Cela fait quelques années que j'entendais beaucoup de choses très positives sur les domaines de la Roche Redonne et Guilhem Tournier. Je n'avais encore jamais eu l'occasion de croiser leur route mais le hasard fait parfois bien les choses... En dégustant il y a trois jours une très belle bouteille d'un autre domaine de Bandol je tombe par surprise sur Guilhem Tournier lui même. Après une rapide conversation la décision est prise d'aller lui rendre visite avant la fin de la semaine pour enfin faire connaissance avec les vins de ces deux domaines familiaux.
Dès notre arrivée Guilhem prend le temps de nous expliquer l'origine et l'histoire de cette aventure familiale, le choix du bio et de la biodynamie, l'emplacement et l'orientation des parcelles... Guilhem est passionné et prend son temps, on se sent bien ici. La dégustation qui suivra constituera une révélation pour l'amateur des vins de la région que je suis. Loin des standards de l'appellation qui peuvent parfois dérouter par une certaine austérité dans leur jeunesse, un côté massif même, ici le choix a été fait de travailler dans la délicatesse. Les rosés et les rouges goûtés hier impressionnent par leur finesse.
Sur les 2 domaines, aucune lourdeur sur les rosés, aucune sensation "alcooleuse" qui souvent peuvent devenir lassante et dérangeante. Un petit faible pour la cuvée Guilhem Tournier 2017. Un nez sur la rose, les fleurs et de discrètes notes d'agrumes. La chair est magnifique, complexe, sur des notes de pêche. Elle se prolonge longuement sur de fines saveurs épicées de poivre, de gingembre. Cette bouteille est assurément, à ce jour, l'un des plus beaux rosés qu'il m'est été donné de
rencontrer.
La dégustation des rouges sera tout aussi séduisante et surprenante.
Côté Guilhem Tournier, la cuvée la Malissonne est déroutante et charme d'entrée avec une souplesse de tannins que je n'avais encore jamais rencontrée sur des Bandols aussi jeunes. Sur 2015 comme sur 2016 on a l'impression de faire face à des bouteilles qui ont vieilli tranquillement depuis quelques années.

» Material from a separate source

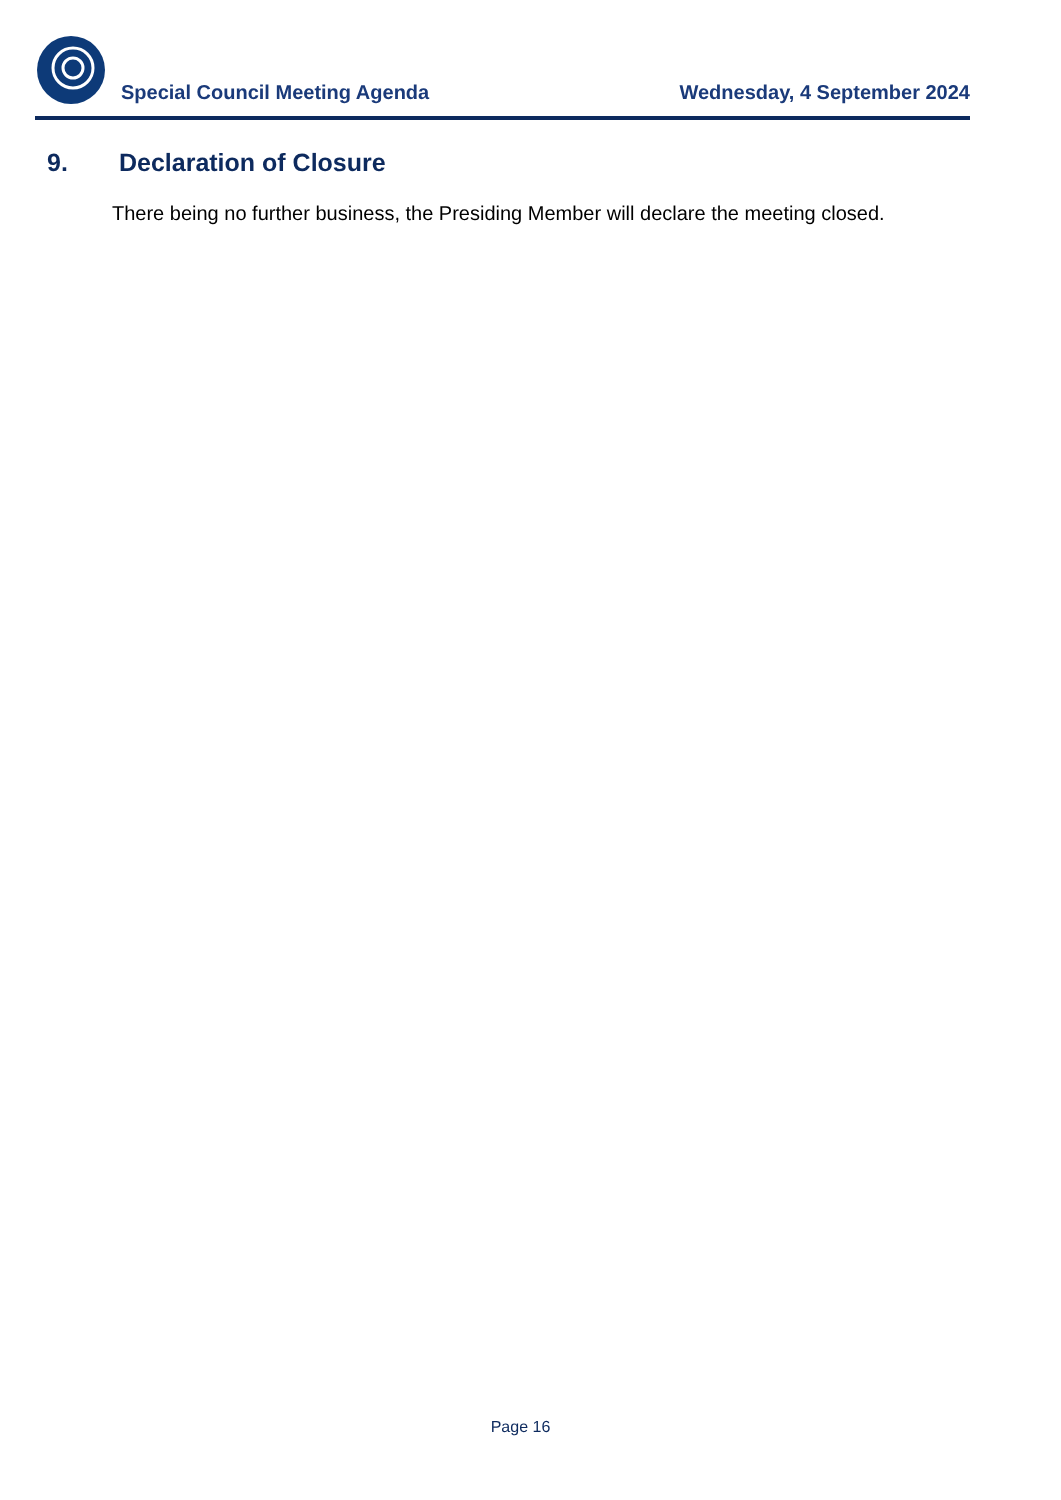Special Council Meeting Agenda
Wednesday, 4 September 2024
9. Declaration of Closure
There being no further business, the Presiding Member will declare the meeting closed.
Page 16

La bouche offre une chair riche et croquante sur les fruits noirs classiques de la région mais sans aucune rudicité. La buvabilité est remarquable. Quel bonheur de pouvoir prendre autant de plaisir sur des Bandols à peine nés. Dans un style peut-être plus classique on constate la belle tenue dans le temps de la cuvée les Bartavelles de la Roche Redonne. Sur 2007 et 2011 les notes d'évolution font à peine leur apparition, les fruits tels que le cassis, le pruneau sont encore omniprésents et témoignent de la grande longévité de ces vins.
Les vins produits ici ne sont peut-être pas représentatifs de la majorité de ce que l'on trouve sur cette appellation, ils dénotent dans le paysage local, mais quel souffle de fraîcheur!
Guilhem Tournier produit des vins qu'il aime, ceux qu'il aime boire. Ils ne se compare pas à ses voisins, au contraire il n'hésite pas à parler de ce qu'il apprécie chez eux. Se rapprocher des standards, faire comme les autres? Ce n'est pas le style de la maison et ce serait même, j'ai eu cette impression, presque vendre son âme au diable.
Nous sommes repartis heureux de cette rencontre. Heureux de cette dégustation, de cette découverte d'une autre facette de Bandol mais aussi heureux d'avoir rencontré un personnage passionné et attachant à l'image de son domaine et de ces vins.